Set down the passage about the house fire word for word, from "The fire chief" up to and including "at home fires.".
==== Selected passage
Fruetel said firefighters did everything they could to save the victims, three children of the woman who had reportedly just moved into the home there. He said there was a large amount of fire damage on the first floor. There were two children found on the first floor and another found upstairs.
"When you have those kinds of fires like that, that are heavily involved in the interior of the structure, the visibility is virtually zero," Fruetel said at a City Hall press conference. "I heard them on the radio reporting very high heat, very extreme conditions. They pushed the envelope to the limit, conducting those primary searches."
Fruetel said that fire investigators believed the fire started in the kitchen, and that the oven door was reportedly open Saturday night. "When you use the oven, they aren't vented properly. They are not a heating appliance like a furnace. They are used for cooking, not heating."
The fire chief said the home was last inspected in January and there were no violations reported, and an inspector found and there were working smoke detectors at that time. Fruetel said there did appear to be smoke detectors in the home, although firefighters didn't hear them sounding when they arrived — which rescuers often do hear when they arrive at home fires.
It wasn't clear why the family that lived in the home may have been using their oven as a heat source, although National Weather Service observations reported temperatures in Minneapolis had dipped into the upper 40's by midnight Saturday.
"I have no idea," Fruetel said, when asked why the home's heat may not have been working. He urged residents to seek help with their heat if their furnaces aren't functioning, rather than turning to makeshift or temporary heat sources.
The fire follows a February 2014 blaze that killed five children, also in north Minneapolis, suspected to have been started by a space heater.
========
==== Provided records
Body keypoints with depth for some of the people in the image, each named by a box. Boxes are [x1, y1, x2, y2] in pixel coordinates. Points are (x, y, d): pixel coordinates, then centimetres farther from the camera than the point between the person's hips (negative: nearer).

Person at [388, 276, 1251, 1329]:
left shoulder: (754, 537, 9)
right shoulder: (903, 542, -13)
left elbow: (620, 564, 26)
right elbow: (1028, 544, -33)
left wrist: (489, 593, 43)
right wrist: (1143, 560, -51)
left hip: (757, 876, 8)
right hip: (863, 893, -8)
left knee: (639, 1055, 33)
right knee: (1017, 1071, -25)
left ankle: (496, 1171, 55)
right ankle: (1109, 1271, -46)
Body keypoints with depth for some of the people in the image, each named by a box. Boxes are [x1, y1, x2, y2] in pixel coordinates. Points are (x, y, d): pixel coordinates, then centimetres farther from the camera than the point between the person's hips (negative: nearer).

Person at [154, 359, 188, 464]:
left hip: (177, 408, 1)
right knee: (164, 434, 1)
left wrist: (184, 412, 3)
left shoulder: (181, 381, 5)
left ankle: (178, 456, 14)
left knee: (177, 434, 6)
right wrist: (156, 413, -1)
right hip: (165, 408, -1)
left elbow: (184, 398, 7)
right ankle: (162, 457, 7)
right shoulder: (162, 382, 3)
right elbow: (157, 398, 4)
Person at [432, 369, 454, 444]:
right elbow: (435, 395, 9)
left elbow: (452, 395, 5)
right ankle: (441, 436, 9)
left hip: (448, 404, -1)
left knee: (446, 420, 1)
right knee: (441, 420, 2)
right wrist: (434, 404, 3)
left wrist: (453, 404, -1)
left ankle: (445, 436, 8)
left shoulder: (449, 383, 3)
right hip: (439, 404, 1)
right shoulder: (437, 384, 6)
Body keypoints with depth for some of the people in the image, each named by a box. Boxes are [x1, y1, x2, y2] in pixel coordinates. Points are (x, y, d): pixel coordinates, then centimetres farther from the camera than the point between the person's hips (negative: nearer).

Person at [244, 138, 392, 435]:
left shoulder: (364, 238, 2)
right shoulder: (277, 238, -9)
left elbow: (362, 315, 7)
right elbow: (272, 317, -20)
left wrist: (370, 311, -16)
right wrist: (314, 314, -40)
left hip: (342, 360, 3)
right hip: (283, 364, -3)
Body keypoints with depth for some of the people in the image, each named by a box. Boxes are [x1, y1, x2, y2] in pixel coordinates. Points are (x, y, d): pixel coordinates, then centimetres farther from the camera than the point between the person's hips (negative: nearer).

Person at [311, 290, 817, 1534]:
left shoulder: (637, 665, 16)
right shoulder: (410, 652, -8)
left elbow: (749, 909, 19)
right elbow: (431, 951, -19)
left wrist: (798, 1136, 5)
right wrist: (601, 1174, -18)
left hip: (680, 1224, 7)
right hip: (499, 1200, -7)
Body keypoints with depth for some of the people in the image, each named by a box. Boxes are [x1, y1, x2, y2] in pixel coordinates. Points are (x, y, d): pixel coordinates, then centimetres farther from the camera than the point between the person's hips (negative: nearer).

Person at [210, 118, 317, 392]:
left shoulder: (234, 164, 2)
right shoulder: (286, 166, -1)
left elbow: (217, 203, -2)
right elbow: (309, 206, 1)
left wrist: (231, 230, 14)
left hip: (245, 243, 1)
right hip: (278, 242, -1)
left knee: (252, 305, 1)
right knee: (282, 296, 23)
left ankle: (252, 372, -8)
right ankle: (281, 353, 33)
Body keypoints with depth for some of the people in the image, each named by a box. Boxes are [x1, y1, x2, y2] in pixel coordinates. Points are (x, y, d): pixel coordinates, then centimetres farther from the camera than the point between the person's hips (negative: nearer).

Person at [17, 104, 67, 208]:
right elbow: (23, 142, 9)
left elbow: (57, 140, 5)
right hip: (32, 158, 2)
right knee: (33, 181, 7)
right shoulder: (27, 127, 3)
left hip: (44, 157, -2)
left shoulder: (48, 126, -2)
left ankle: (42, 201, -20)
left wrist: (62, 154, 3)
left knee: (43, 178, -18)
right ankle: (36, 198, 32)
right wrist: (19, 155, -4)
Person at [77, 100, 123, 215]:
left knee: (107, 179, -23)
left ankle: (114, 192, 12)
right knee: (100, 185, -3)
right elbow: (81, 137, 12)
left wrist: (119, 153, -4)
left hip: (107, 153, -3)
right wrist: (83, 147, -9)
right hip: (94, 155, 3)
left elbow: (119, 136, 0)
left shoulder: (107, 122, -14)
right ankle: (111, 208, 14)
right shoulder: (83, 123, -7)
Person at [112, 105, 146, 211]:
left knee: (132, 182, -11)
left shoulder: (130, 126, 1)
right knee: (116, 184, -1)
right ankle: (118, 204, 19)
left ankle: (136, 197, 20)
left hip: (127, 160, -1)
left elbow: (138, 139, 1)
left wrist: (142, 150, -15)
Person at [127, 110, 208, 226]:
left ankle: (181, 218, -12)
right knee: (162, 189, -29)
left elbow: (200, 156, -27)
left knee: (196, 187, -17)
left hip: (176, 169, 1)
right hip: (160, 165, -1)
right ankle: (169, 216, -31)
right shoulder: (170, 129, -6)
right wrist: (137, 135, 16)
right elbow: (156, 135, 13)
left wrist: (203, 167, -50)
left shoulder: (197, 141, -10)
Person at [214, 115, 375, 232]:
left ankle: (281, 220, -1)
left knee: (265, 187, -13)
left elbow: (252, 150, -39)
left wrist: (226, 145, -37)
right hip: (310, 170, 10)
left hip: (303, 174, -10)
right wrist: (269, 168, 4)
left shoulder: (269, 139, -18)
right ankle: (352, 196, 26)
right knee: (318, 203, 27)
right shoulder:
========
Solution to this problem -
The fire chief said the home was last inspected in January and there were no violations reported, and an inspector found and there were working smoke detectors at that time. Fruetel said there did appear to be smoke detectors in the home, although firefighters didn't hear them sounding when they arrived — which rescuers often do hear when they arrive at home fires.